About 30% of the Esperance Plains region is now in protected areas. It therefore has only medium priority under Australia's National Reserve System.

==Biogeography==
Early biogeographic regionalisations of Western Australia do not recognise the Mallee region. It cannot be distinguished in Ludwig Diels' 1906 regionalisation of the South West, and is treated as part of the Wheatbelt in Edward de Courcy Clarke's 1926 map. It first appeared in Beard's 1980 phytogeographic regionalisation of Western Australia, but with an eastern limit of Point Culver. Beard named it "Roe Botanical District" in honour of John Septimus Roe, who explored the area in 1848. By 1984, Beard's phytogeographic regions were being presented more generally as "natural regions", and as such were given more widely recognisable names. Thus the "Roe Botanical District" became "Mallee".

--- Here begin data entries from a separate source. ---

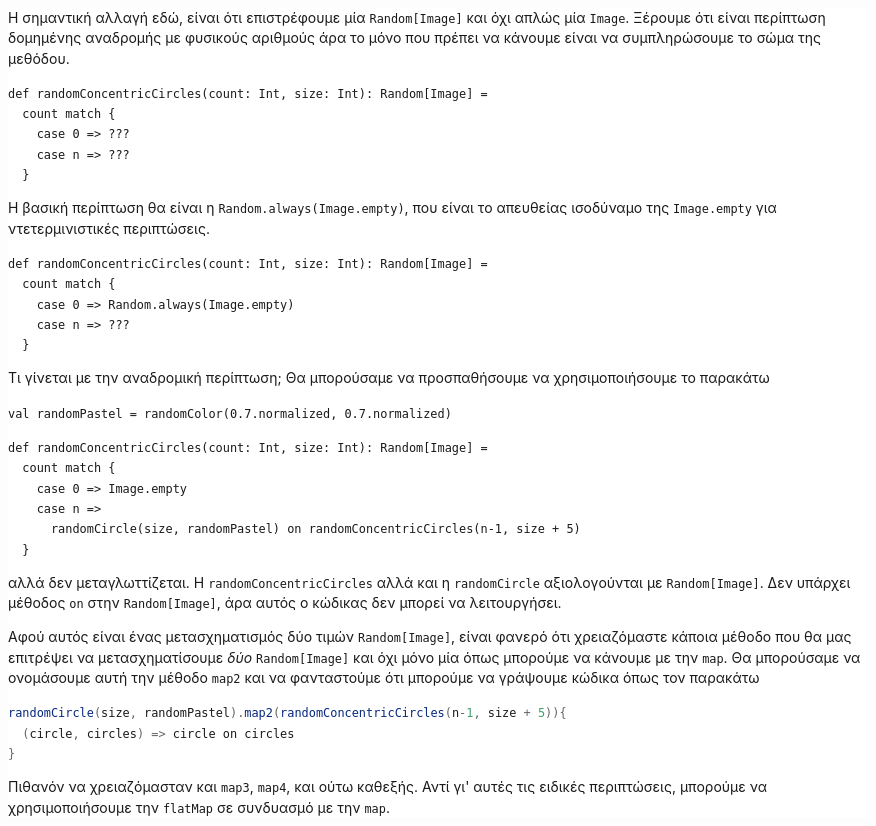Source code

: Η σημαντική αλλαγή εδώ, είναι ότι επιστρέφουμε μία `Random[Image]` και όχι απλώς μία `Image`.
Ξέρουμε ότι είναι περίπτωση δομημένης αναδρομής με φυσικούς αριθμούς άρα το μόνο που πρέπει να κάνουμε είναι να συμπληρώσουμε το σώμα της μεθόδου.

```tut:silent:book
def randomConcentricCircles(count: Int, size: Int): Random[Image] =
  count match {
    case 0 => ???
    case n => ???
  }
```

Η βασική περίπτωση θα είναι η `Random.always(Image.empty)`, που είναι το απευθείας ισοδύναμο της `Image.empty` για ντετερμινιστικές περιπτώσεις.


```tut:silent:book
def randomConcentricCircles(count: Int, size: Int): Random[Image] =
  count match {
    case 0 => Random.always(Image.empty)
    case n => ???
  }
```

Τι γίνεται με την αναδρομική περίπτωση;
Θα μπορούσαμε να προσπαθήσουμε να χρησιμοποιήσουμε το παρακάτω

```tut:silent:book
val randomPastel = randomColor(0.7.normalized, 0.7.normalized)
```

```tut:fail:book
def randomConcentricCircles(count: Int, size: Int): Random[Image] =
  count match {
    case 0 => Image.empty
    case n => 
      randomCircle(size, randomPastel) on randomConcentricCircles(n-1, size + 5)
  }
```

αλλά δεν μεταγλωττίζεται.
Η `randomConcentricCircles` αλλά και η `randomCircle` αξιολογούνται με `Random[Image]`.
Δεν υπάρχει μέθοδος `on` στην `Random[Image]`, άρα αυτός ο κώδικας δεν μπορεί να λειτουργήσει.

Αφού αυτός είναι ένας μετασχηματισμός δύο τιμών `Random[Image]`, είναι φανερό ότι χρειαζόμαστε κάποια μέθοδο που θα μας επιτρέψει να μετασχηματίσουμε *δύο* `Random[Image]` και όχι μόνο μία όπως μπορούμε να κάνουμε με την `map`.
Θα μπορούσαμε να ονομάσουμε αυτή την μέθοδο `map2` και να φανταστούμε ότι μπορούμε να γράψουμε κώδικα όπως τον παρακάτω

```scala
randomCircle(size, randomPastel).map2(randomConcentricCircles(n-1, size + 5)){
  (circle, circles) => circle on circles
}
```

Πιθανόν να χρειαζόμασταν και `map3`, `map4`, και ούτω καθεξής.
Αντί γι' αυτές τις ειδικές περιπτώσεις, μπορούμε να χρησιμοποιήσουμε την `flatMap` σε συνδυασμό με την `map`.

When the IBRA was published in the 1990s, Beard's regionalisation was used as the baseline for Western Australia. The Mallee region was accepted as defined by Beard, and has since survived a number of revisions. The only significant change to its boundary is the extension of its eastern boundary eastwards along the coast as far as Eyre. The most recent revision, Version 6.1, defines two sub-regions for the Mallee region, Western Mallee and Eastern Mallee.

Under the World Wildlife Fund's biogeographic regionalisation of the Earth's land into "ecoregions", Mallee is combined with Esperance Plains to form the Esperance mallee ecoregion.